Large Trees are Critical for Conserving Woodpecker Abundance and Diversity in Sub-Himalayan Forests

Study: Habitat determinants of woodpecker abundance and species richness in sub-Himalayan dipterocarp forests of northwest India.

Authors: Raman Kumar, Ghazala Shahabuddin & Ajith Kumar Journal: Acta Ornithologica 49: 243-256. Published 2014.

Summary

Birds are highly sensitive to changes in habitat caused by human activity. Habitat change may be manifested in the structural elements of habitat (such as density and size of both live and dead trees), or its composition (i.e. tree species profile), which may translate into alteration in quality and quantity of resources available for birds.

Among birds woodpeckers form an important group for conservation, mainly because they create tree cavities that are crucial for the survival of a variety of other organisms. Woodpeckers tend to have very specific habitat requirements, such as abundance of large trees and trees with decay. Being strongly dependent on wooded areas, woodpeckers are particularly sensitive to forest degradation and modification by forestry operations that alter the structure and composition of the natural habitat. Woodpeckers are also important targets for conservation as several large or specialized species are facing population declines, and some have even become critically endangered or possibly extinct.

The tropical and subtropical forests of Asia support a great diversity of woodpeckers. However, not much is known about the ecology of woodpeckers in these regions. With a rich assemblage of 17 woodpecker species, the sub-Himalayan sal forests of northwest India is one such region. These forests have been structurally and compositionally altered through a long history of forest management.

In one of the first ever detailed studies on woodpeckers in this region – the Corbett-Ramnagar landscape in Uttarakhand state – we had found that unmanaged sal forests support a much higher abundance and richness of woodpeckers compared to managed forests, particularly teak plantations. The present study explored this further wherein we attempted to identify the specific habitat features that influence overall abundance, species richness, and community composition of woodpeckers in the sal forest landscape.

Our study included eight sites representing four main categories based on the forest management operations done. Two sites were located in natural sal forests that were protected, unlogged stands and contained trees of all sizes. Two represented old managed sal, which had mature canopy with regenerating understorey. Another two sites were located in young managed sal comprising of pole-sized trees regenerated since the last harvest. The final two were in non-native teak plantations established around 50 years ago. Only the natural sal sites were free from any harvesting operations. In the remaining six sites standing dead trees were still being removed as part of management.

At each site we estimated species-wise abundance of woodpeckers by repeatedly walking a 2-km-long transect (20 times) over breeding and non-breeding seasons. Habitat characteristics of each site were enumerated through circular plots (10 per site) to assess numbers and sizes of live and standing dead trees, canopy cover and termite mounds (as woodpeckers are also known to feed on termites).
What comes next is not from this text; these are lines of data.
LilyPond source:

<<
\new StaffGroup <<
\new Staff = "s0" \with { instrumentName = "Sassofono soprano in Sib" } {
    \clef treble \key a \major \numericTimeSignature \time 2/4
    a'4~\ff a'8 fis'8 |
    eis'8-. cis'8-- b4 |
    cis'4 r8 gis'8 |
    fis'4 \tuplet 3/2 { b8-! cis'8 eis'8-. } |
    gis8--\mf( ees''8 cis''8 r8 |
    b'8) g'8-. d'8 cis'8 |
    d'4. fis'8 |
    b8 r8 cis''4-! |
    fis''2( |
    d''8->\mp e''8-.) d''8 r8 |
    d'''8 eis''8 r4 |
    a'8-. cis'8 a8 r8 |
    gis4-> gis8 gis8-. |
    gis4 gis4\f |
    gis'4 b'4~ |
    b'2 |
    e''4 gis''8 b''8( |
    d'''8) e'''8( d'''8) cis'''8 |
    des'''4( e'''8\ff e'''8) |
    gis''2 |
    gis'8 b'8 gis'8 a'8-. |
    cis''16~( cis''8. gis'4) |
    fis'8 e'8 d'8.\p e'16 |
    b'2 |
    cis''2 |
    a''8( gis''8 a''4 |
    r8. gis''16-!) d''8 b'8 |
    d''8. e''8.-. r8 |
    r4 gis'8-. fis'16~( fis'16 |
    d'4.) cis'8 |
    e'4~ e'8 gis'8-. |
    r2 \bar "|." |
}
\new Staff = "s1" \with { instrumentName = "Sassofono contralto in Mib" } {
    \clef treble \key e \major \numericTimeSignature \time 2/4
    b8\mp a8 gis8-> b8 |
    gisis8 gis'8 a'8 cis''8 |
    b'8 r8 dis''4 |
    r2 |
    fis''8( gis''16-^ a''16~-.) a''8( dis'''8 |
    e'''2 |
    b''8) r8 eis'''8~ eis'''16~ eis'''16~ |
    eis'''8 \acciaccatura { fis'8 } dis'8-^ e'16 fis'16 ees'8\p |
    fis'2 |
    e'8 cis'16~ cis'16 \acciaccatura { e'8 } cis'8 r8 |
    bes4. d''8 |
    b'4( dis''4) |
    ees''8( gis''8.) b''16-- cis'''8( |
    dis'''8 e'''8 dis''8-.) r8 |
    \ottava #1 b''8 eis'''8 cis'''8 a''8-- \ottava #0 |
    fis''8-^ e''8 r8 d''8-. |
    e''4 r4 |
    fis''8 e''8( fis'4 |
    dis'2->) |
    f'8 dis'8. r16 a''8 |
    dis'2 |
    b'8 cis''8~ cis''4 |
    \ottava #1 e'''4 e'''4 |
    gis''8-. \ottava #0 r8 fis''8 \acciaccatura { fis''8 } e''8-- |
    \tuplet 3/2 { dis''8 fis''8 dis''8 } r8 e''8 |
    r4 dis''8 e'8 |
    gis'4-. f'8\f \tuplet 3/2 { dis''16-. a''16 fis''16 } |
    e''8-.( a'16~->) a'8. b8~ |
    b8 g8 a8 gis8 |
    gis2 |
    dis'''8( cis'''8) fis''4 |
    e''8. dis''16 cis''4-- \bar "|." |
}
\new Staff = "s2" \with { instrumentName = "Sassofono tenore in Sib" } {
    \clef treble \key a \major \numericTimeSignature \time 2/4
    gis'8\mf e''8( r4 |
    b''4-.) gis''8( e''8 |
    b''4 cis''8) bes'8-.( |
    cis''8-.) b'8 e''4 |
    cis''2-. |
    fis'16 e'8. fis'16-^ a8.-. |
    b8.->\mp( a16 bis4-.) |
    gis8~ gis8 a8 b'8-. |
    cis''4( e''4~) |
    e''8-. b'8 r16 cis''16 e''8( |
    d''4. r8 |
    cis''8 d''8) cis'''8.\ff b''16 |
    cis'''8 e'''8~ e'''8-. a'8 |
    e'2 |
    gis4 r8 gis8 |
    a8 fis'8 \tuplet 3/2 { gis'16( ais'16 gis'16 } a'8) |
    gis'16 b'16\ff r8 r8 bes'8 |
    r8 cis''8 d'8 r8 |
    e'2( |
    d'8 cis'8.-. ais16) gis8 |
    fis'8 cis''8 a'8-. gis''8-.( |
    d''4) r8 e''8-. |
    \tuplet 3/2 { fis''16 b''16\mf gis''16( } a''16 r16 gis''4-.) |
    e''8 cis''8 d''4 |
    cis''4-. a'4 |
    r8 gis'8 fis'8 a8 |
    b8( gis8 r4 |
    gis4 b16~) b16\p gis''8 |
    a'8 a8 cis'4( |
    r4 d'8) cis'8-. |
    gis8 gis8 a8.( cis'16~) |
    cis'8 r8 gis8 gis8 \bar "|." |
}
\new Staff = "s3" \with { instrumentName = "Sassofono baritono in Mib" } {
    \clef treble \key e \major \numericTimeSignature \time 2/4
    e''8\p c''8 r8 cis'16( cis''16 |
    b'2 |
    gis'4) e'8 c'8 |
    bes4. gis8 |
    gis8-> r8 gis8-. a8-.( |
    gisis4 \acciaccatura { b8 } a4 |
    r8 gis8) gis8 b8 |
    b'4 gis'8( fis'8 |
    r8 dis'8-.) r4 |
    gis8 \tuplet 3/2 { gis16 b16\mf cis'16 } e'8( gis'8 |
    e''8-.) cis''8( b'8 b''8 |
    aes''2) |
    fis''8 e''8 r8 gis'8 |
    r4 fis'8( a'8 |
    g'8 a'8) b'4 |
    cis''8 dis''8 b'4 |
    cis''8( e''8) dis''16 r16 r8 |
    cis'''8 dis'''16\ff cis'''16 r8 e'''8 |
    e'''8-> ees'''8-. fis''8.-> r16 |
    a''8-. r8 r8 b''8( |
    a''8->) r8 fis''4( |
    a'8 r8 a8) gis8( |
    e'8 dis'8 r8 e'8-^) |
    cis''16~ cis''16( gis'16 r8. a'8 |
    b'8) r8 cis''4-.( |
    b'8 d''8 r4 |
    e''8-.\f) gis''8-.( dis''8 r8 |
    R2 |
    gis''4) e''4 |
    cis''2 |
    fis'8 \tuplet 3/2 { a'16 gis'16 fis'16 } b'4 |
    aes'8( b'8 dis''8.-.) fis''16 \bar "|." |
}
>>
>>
We analysed this data using statistical modelling to identify the habitat variables that influence the total abundance, species richness and abundance of individual species of woodpeckers.

Results

We found that the overall woodpecker abundance and species-richness were both greatly influenced by the abundance of large-sized trees. Very likely, large diameter trees provide more resources and have a greater diversity of microhabitats such as cavities, cracks and bark features. Hence, they can support a greater abundance and diversity of woodpeckers. Density of standing dead trees was the other important factor that affected the overall abundance and richness of woodpeckers, particularly during the breeding season. This could be because many woodpecker species are known to use dead trees for foraging and preferentially select dead and decaying trees for nesting.

Looking at individual species, our study also found that four – Greater Flameback, Grey-faced Woodpecker, Fulvous-breased Woodpecker and Lesser Yellownape – showed a preference for forests with large trees, especially in the breeding season. The Streak-throated Woodpecker appeared to require forest stands that were abundant in termite mounds. Density of dead trees was important for Greater Yellownape and Grey-capped Pygmy Woodpecker. On the other hand, the Black-rumped Flameback appeared to avoid dense stands and preferred open areas. Finally, the Himalayan Flameback seemed to prefer areas with mature trees.

While managed forests apparently are able to support woodpeckers in the non-breeding season, large-sized trees and standing dead trees could well be crucial factors that affect breeding and thereby enable populations of various woodpecker species to survive. These habitat features are predominantly located in unmanaged forests. Therefore, if woodpecker diversity of sal forests is to be conserved, managers should encourage practices that retain large trees and standing deadwood in managed stands, or at least ensure that managed areas are connected to unmanaged forests that provide these resources.